▶ _EXERCISE BRIEF_
Every entry needs to be printed exactly, please.

• • • •

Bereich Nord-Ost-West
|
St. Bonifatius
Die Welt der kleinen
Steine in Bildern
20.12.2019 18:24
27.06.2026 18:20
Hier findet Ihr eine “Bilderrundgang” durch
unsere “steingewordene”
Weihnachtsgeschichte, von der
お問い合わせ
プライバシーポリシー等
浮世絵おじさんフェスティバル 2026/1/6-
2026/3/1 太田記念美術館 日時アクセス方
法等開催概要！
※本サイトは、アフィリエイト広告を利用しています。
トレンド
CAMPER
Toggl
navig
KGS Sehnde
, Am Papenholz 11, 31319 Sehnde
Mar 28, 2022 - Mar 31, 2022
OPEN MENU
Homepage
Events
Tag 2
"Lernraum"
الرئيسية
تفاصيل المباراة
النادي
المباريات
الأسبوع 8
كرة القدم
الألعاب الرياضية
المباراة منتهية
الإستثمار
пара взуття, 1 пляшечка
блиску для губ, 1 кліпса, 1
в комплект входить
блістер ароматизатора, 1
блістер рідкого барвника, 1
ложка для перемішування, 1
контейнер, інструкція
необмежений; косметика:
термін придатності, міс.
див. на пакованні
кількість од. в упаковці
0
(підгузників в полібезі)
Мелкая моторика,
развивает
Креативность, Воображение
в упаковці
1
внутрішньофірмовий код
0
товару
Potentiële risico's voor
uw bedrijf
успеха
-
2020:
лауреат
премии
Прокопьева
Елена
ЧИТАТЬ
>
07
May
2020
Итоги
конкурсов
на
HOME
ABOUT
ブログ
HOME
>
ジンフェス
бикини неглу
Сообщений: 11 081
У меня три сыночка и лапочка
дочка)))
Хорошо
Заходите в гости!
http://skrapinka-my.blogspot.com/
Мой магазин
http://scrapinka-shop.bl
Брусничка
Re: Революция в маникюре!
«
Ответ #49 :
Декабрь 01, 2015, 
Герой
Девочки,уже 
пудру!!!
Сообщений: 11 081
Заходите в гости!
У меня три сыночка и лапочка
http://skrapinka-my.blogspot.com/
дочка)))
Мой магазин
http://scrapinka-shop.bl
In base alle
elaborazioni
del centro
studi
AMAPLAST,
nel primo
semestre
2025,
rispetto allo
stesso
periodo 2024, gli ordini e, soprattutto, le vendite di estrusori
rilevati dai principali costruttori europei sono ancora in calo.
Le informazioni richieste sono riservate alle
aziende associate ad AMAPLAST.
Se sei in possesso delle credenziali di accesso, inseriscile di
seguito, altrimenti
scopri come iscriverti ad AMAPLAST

• • • •

▶ _EXERCISE ANSWER_
Bereich Nord-Ost-West
|
St. Bonifatius
Die Welt der kleinen
Steine in Bildern
20.12.2019 18:24
27.06.2026 18:20
Hier findet Ihr eine “Bilderrundgang” durch
unsere “steingewordene”
Weihnachtsgeschichte, von der
お問い合わせ
プライバシーポリシー等
浮世絵おじさんフェスティバル 2026/1/6-
2026/3/1 太田記念美術館 日時アクセス方
法等開催概要！
※本サイトは、アフィリエイト広告を利用しています。
トレンド
CAMPER
Toggl
navig
KGS Sehnde
, Am Papenholz 11, 31319 Sehnde
Mar 28, 2022 - Mar 31, 2022
OPEN MENU
Homepage
Events
Tag 2
"Lernraum"
الرئيسية
تفاصيل المباراة
النادي
المباريات
الأسبوع 8
كرة القدم
الألعاب الرياضية
المباراة منتهية
الإستثمار
пара взуття, 1 пляшечка
блиску для губ, 1 кліпса, 1
в комплект входить
блістер ароматизатора, 1
блістер рідкого барвника, 1
ложка для перемішування, 1
контейнер, інструкція
необмежений; косметика:
термін придатності, міс.
див. на пакованні
кількість од. в упаковці
0
(підгузників в полібезі)
Мелкая моторика,
развивает
Креативность, Воображение
в упаковці
1
внутрішньофірмовий код
0
товару
Potentiële risico's voor
uw bedrijf
успеха
-
2020:
лауреат
премии
Прокопьева
Елена
ЧИТАТЬ
>
07
May
2020
Итоги
конкурсов
на
HOME
ABOUT
ブログ
HOME
>
ジンフェス
бикини неглу
Сообщений: 11 081
У меня три сыночка и лапочка
дочка)))
Хорошо
Заходите в гости!
http://skrapinka-my.blogspot.com/
Мой магазин
http://scrapinka-shop.bl
Брусничка
Re: Революция в маникюре!
«
Ответ #49 :
Декабрь 01, 2015, 
Герой
Девочки,уже 
пудру!!!
Сообщений: 11 081
Заходите в гости!
У меня три сыночка и лапочка
http://skrapinka-my.blogspot.com/
дочка)))
Мой магазин
http://scrapinka-shop.bl
In base alle
elaborazioni
del centro
studi
AMAPLAST,
nel primo
semestre
2025,
rispetto allo
stesso
periodo 2024, gli ordini e, soprattutto, le vendite di estrusori
rilevati dai principali costruttori europei sono ancora in calo.
Le informazioni richieste sono riservate alle
aziende associate ad AMAPLAST.
Se sei in possesso delle credenziali di accesso, inseriscile di
seguito, altrimenti
scopri come iscriverti ad AMAPLAST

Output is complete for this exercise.